Chemistry: AP actives exist in two distinct classifications-aluminum and a combination of aluminum and zirconium. Aluminum AP actives historically have been based on aluminum chlorohydrate, a salt that is considered to provide economical performance. Specifically, this active provides the required efficacy as prescribed by the FDA monograph at a lower cost than aluminum-zirconium AP actives.
Aluminum AP actives are divided into three classifications: aluminum chlorohydrate, aluminum sesquichlorohydrate, and aluminum dichlorohydrate. Aluminum chloride, also a part of this category, requires the observance of more stringent regulatory requirements and therefore is typically used in prescription-strength APs.
Aluminum-zirconium AP actives provide superior wetness-inhibiting performance (WIP)a to aluminum AP actives. The FDA monograph divides aluminum-zirconium AP actives into the following four types: aluminum-zirconium tetratchlorohydrate, aluminum-zirconium trichlorohydrate, aluminum-zirconium pentachlorohydrate and aluminum-zirconium octachlorohydrate.5 These AP actives generally are buffered with glycine-aluminum-zirconium tetrachlorohydrex GLY and aluminum-zirconium trichlorohydrex GLY being the most popular; however, there is growing interest in the others.

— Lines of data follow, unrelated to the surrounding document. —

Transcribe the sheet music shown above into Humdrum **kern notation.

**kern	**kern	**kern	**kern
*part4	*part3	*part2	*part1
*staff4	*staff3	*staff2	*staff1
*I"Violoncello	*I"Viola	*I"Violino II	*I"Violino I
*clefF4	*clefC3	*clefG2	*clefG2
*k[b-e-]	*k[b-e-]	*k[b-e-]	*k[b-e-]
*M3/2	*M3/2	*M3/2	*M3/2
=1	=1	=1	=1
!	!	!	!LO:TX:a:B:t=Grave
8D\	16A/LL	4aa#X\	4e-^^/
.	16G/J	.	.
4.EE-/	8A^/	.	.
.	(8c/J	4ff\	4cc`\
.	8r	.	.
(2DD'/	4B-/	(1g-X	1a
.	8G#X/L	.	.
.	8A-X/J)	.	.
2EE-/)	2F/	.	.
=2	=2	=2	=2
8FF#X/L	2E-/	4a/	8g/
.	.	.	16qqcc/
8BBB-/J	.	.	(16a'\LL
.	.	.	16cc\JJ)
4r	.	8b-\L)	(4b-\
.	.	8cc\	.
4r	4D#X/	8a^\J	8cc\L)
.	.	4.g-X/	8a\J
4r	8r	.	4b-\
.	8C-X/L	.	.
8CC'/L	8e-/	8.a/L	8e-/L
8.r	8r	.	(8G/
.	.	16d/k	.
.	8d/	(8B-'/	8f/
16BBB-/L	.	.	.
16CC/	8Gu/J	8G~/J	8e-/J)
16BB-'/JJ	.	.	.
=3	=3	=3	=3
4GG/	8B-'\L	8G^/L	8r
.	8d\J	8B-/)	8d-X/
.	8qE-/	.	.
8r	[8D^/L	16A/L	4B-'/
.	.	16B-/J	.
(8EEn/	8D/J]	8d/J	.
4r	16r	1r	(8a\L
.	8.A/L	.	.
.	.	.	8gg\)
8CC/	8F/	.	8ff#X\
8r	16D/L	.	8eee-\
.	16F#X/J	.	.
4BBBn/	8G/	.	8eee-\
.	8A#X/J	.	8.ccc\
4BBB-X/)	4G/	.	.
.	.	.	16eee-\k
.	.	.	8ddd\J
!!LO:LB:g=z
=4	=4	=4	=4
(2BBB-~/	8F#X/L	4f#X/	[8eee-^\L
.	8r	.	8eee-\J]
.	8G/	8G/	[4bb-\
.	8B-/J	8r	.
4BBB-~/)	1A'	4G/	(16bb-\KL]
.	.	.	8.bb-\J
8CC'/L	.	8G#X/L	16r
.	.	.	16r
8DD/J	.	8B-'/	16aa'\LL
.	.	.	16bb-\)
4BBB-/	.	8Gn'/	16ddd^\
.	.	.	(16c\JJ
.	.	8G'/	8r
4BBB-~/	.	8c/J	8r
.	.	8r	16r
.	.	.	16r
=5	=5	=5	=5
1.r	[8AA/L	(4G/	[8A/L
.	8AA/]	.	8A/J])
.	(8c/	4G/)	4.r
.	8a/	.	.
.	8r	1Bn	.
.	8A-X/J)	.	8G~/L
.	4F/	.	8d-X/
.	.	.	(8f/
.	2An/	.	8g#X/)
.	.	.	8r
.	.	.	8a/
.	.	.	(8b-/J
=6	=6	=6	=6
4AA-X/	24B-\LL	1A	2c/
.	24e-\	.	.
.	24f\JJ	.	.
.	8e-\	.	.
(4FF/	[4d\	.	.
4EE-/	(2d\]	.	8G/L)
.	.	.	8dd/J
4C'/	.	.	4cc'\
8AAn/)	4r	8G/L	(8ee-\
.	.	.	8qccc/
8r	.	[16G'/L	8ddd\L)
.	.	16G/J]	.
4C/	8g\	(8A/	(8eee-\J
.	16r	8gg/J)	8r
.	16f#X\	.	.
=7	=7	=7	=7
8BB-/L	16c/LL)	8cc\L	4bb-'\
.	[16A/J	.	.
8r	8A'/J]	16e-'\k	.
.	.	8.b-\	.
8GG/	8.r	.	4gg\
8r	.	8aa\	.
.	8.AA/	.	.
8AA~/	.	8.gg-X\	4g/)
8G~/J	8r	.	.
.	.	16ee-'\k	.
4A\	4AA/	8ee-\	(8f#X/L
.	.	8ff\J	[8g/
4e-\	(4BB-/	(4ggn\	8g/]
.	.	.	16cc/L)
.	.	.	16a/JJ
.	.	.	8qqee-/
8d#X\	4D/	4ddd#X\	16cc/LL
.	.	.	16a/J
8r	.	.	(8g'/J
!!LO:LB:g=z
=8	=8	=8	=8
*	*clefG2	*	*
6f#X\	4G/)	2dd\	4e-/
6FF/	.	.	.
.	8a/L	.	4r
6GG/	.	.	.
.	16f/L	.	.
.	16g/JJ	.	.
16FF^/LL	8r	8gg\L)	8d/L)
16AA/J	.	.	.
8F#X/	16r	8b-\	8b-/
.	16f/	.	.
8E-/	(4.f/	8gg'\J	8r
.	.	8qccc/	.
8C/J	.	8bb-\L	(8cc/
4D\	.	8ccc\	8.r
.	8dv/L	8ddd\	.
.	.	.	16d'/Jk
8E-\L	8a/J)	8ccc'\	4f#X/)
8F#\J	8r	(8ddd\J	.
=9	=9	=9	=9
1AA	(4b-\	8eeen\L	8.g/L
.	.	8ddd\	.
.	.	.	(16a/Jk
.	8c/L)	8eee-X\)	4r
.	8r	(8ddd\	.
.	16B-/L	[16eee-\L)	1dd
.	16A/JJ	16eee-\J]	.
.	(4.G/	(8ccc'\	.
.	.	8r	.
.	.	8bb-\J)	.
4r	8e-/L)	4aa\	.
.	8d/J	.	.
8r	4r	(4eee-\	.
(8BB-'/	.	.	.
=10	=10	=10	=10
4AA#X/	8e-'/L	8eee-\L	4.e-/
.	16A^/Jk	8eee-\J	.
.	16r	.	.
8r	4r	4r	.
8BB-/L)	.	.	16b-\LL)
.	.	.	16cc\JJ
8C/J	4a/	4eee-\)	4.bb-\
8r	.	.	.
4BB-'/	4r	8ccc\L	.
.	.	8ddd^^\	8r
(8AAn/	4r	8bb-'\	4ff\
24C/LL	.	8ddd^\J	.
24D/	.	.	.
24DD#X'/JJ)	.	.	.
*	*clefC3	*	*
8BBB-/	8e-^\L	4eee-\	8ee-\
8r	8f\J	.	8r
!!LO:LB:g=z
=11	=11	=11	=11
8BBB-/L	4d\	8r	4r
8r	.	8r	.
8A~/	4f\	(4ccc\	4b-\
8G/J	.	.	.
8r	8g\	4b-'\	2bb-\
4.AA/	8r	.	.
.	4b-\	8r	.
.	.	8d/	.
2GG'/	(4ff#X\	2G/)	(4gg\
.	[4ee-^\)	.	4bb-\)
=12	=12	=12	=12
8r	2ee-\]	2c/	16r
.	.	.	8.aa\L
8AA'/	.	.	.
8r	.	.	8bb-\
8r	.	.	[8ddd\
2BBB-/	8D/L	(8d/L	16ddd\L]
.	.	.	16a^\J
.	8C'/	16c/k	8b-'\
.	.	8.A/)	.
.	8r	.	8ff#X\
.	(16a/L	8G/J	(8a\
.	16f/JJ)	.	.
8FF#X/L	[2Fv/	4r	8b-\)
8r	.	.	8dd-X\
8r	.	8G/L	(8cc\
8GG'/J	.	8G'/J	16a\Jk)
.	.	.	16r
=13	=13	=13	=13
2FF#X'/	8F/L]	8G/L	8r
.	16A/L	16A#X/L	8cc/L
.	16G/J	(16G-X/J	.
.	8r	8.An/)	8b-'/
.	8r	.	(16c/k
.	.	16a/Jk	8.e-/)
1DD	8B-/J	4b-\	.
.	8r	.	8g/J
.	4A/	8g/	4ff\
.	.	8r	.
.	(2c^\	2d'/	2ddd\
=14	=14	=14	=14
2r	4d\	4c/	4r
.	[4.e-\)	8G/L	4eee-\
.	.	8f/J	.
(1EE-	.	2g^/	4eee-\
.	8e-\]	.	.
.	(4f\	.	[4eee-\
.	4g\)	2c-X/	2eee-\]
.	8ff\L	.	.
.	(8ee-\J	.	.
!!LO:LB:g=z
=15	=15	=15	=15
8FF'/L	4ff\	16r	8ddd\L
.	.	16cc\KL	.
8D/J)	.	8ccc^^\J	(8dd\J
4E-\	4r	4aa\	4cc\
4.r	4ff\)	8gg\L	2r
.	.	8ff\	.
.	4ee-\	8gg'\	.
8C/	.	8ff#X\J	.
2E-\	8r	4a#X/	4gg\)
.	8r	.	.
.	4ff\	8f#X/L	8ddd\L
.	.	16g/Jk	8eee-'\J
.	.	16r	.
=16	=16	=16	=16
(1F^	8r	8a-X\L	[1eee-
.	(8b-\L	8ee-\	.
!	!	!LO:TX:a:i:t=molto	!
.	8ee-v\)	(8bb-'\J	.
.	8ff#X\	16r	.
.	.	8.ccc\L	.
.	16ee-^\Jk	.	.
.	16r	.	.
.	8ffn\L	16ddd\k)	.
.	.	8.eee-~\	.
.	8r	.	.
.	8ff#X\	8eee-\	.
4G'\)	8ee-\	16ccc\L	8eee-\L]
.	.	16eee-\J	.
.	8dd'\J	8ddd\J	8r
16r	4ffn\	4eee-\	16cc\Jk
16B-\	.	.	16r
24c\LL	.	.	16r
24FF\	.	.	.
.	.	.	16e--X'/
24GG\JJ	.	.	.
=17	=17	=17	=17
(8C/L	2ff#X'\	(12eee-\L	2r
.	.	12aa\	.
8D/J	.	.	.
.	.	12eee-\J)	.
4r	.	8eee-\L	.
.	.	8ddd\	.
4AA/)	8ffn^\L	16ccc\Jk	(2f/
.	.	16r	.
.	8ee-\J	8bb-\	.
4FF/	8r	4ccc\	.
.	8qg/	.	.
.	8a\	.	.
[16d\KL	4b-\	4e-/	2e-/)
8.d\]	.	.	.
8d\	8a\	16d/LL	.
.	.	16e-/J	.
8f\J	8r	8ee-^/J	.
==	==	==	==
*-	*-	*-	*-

Degree of polymerization: Controlling the degree of AP actives polymerization (activation) results in differing atomic configurations and purity, which can enhance the WIP. Historically, high molecular weight, oxo-hydrated aluminum oxide polymers have widely been used. Proprietary-processed AP actives, typically referred to as enhanced or activated salts, are based on reducing the percentage of these high molecular weight polymers while increasing the concentration of the Al-13mer polymer, thus reducing peaks 1 and 2 as denoted in high pressure liquid chromatography/gel permeation chromatograph analytical analysis.